- WHAT IS EXPECTED: Leaving out all pictures, return the records word for word.

[Collected data entries]
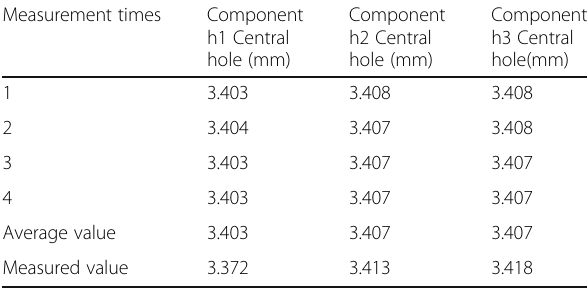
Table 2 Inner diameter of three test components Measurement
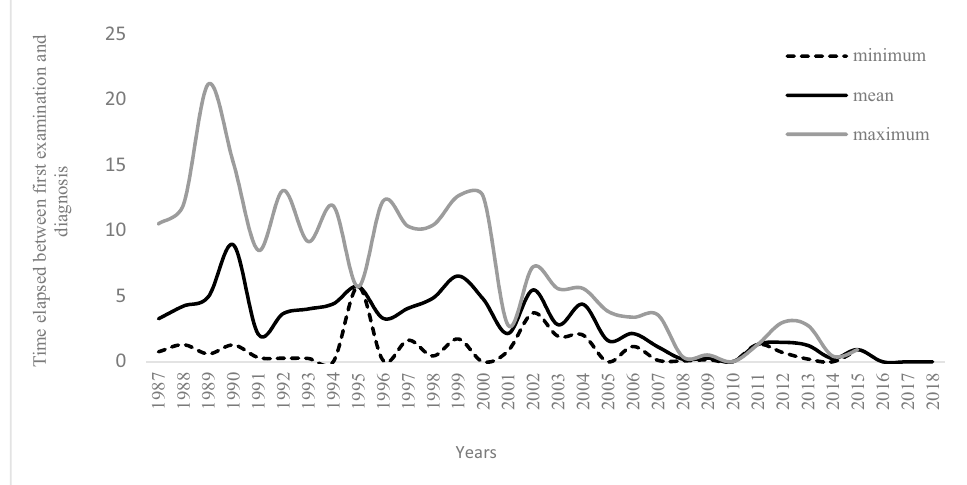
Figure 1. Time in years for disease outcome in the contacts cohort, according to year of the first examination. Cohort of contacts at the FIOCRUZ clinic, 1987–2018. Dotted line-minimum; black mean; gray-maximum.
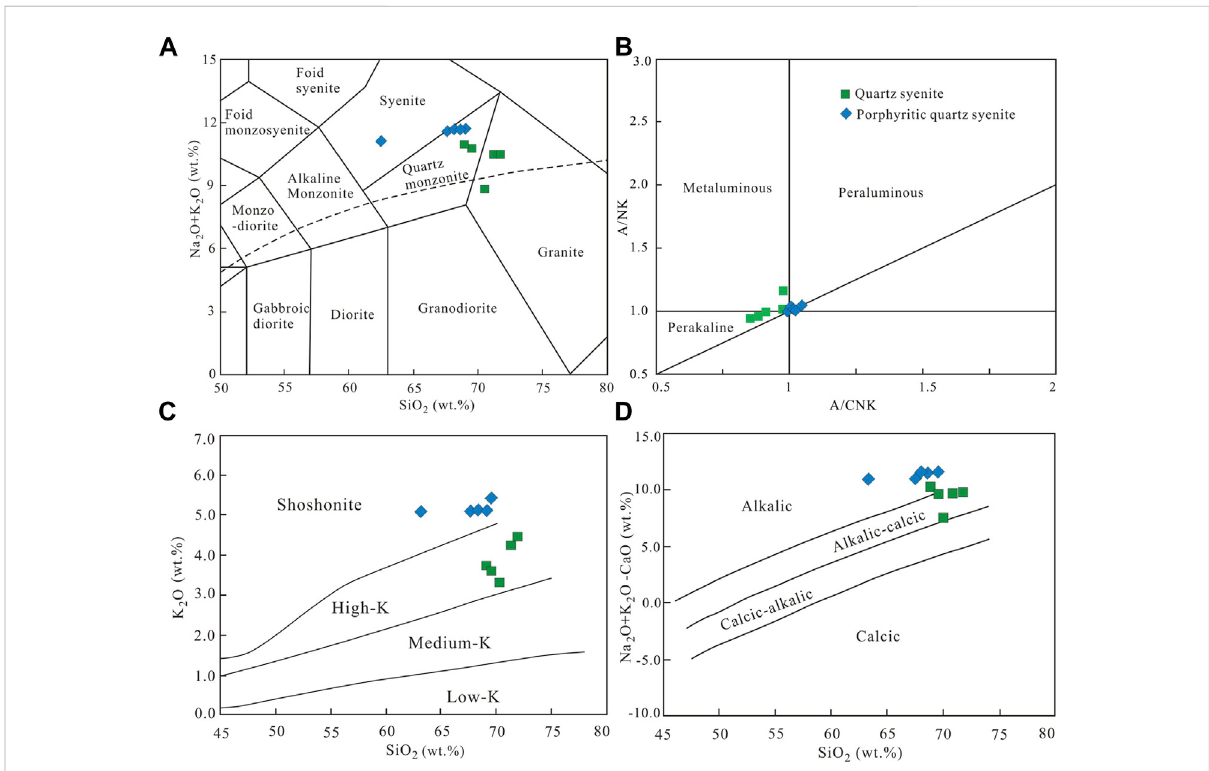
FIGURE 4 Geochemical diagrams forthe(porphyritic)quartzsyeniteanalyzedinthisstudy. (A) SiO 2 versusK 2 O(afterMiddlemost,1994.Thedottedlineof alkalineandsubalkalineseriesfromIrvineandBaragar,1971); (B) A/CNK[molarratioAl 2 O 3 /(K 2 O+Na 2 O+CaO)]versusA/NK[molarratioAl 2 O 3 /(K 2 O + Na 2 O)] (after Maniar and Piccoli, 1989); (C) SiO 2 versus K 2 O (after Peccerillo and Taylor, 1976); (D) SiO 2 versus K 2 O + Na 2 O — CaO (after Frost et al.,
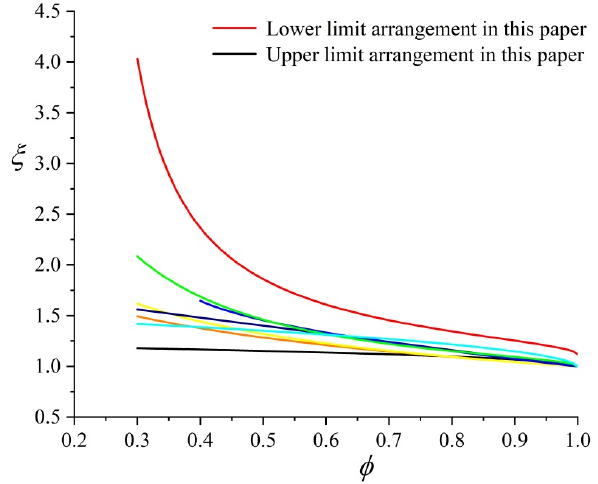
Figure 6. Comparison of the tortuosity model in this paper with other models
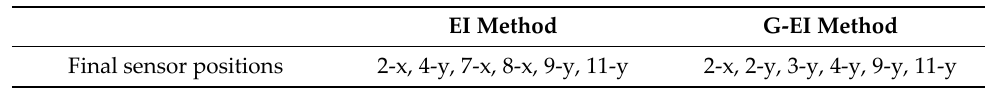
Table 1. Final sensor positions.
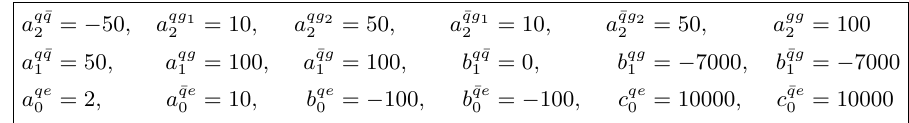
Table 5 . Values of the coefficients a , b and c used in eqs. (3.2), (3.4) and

- EXPECTED ANSWER:
Table 2 Inner diameter of three test components Measurement
Figure 1. Time in years for disease outcome in the contacts cohort, according to year of the first examination. Cohort of contacts at the FIOCRUZ clinic, 1987–2018. Dotted line-minimum; black mean; gray-maximum.
FIGURE 4 Geochemical diagrams forthe(porphyritic)quartzsyeniteanalyzedinthisstudy. (A) SiO 2 versusK 2 O(afterMiddlemost,1994.Thedottedlineof alkalineandsubalkalineseriesfromIrvineandBaragar,1971); (B) A/CNK[molarratioAl 2 O 3 /(K 2 O+Na 2 O+CaO)]versusA/NK[molarratioAl 2 O 3 /(K 2 O + Na 2 O)] (after Maniar and Piccoli, 1989); (C) SiO 2 versus K 2 O (after Peccerillo and Taylor, 1976); (D) SiO 2 versus K 2 O + Na 2 O — CaO (after Frost et al.,
Figure 6. Comparison of the tortuosity model in this paper with other models
Table 1. Final sensor positions.
Table 5 . Values of the coefficients a , b and c used in eqs. (3.2), (3.4) and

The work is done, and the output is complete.